La costruzione di una diga all’interno di questo spazio e la creazione di un enorme parcheggio per auto e pullman per rendere comodamente accessibile l’area del santuario, ha cancellato la “ sacralità” di uno spazio (l’area esondabile dai flussi giornalieri dell’onda di marea) che l’ecologia del luogo aveva reso tale e che l’immaginario dei pellegrini che vi si recavano aveva rappresentato raffigurando l’isola di St.

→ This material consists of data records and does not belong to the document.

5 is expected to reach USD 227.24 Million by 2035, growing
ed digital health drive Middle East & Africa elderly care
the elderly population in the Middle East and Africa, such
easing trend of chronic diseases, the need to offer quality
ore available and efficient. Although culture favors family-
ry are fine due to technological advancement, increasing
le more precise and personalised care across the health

Michel come il Paradiso e la traversata di quello spazio immenso,nel quale corrono le acque di marea due volte al giorno,come il “viaggio incerto che l’anima del credente intraprende dopo la morte”.

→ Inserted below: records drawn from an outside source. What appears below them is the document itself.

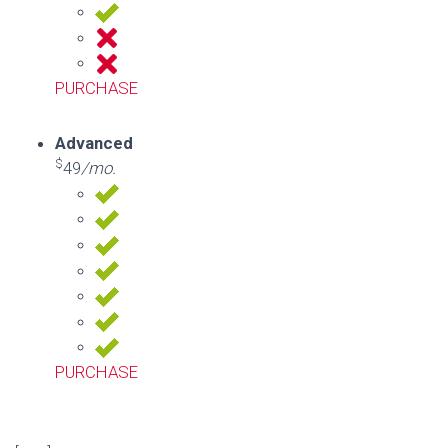
PURCHASE
Advanced
$
49
/mo.
PURCHASE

Si può affermare, dunque, che un aspetto particolare della salvaguardia e del miglioramento dei paesaggi naturali e culturali risiede nella conservazione e nel ripristino di grandi reti e sistemi di biotopi all’interno dei cui corridoi siano compresi i beni storico-artistici che forniscono l’identità culturale, la cultura materiale sedimentata nel processo storico incorporato dal paesaggio che ci è stato tramandato.

I sentieri storici che attraversano paesi e regioni diversi, quali i cammini per i pellegrinaggi ai santuari di Santiago di Compostella (Spagna), la Via Francigena da Roma a Canterbury o le antiche vie di pellegrini che da Roma si recavano al santuario di Loreto, rappresentano un’imponente intelaiatura di un Sistema di Reti europee, in cui l’ecologia del paesaggio si intreccia con il paesaggio culturale di percorsi storici dispersi o dimenticati nella frammentazione causata dall’espansione urbana e dall’infrastrutturazione del territorio.

La pratica del pellegrinaggio ha sempre avuto tra le sue condizioni il concetto di sacralità del luogo, l’idea cioè che in alcuni luoghi si sviluppi una potenza divina o in ogni caso soprannaturale. Nel Cristianesimo, come è noto, l’attività del pellegrinaggio si afferma verso luoghi di culto delle reliquie o dei miracoli quali sono appunto i santuari di Santiago, Lourdes e Loreto.
In questi luoghi, tuttavia, si produce un fenomeno che coinvolge la sensibilità di un vero e proprio “archeologo del paesaggio” non certo quella di un urbanista contemporaneo o di un pianificatore economico.

Diversamente da ciò che diceva Sereni, i paesaggi possono stratificarsi per cause non propriamente o non direttamente economiche.
E’ questo il caso dei tre “luoghi sacri”sopra menzionati, che rappresentano mete di arrivo di altrettanti pellegrinaggi religiosi e turistici ( ciascuno dei quali muove dai 6 ai 12 milioni di persone l’anno).

In questi casi, la marginalità dalle grandi città e dalle grandi vie di comunicazione si è trasformata in “centralità” e ha creato nuove opportunità di sviluppo che si sono accresciute nel tempo a causa del nesso inscindibile, accumulato nel corso dei secoli, tra biodiversità ecologica,che sostiene il paesaggio,e diversità artistiche ed architettonico-monumentali, che forniscono identità al paesaggio culturale e lo rendono sacro agli occhi del pellegrino o del turista contemporaneo.

In altre parole, se oggi l’area di Macerata presenta una fitta rete di santuari, meta ogni anno di un imponente numero di turisti che porta beneficio a tutto il territorio, ciò è stato dovuto al fatto che Loreto, sede del santuario, è divenuta una centralità, nodo di una rete europea di paesaggi culturali e paesaggi rurali la cui biodiversità deve essere attentamente e saggiamente gestita.

Così come nel 1993, dopo un ventennio di aspre battaglie, Antonio Cederna ottenne l’istituzione di un Parco archeologico per tutelare il patrimonio connesso al cammino dell’Appia Antica, oggi più che mai il restauro, la conservazione e la salvaguardia di tutti i paesaggi culturali e i sentieri attraverso i quali si è diffusa, nell’antichità, la civilizzazione dei popoli europei rappresenta la più importante garanzia per la nostra e le future generazioni di rafforzare il senso di appartenenza ad un’identità europea, alla cui definizione hanno dato un contributo importante i tanti paesaggi culturali da cui è formato il grande Mosaico Europeo.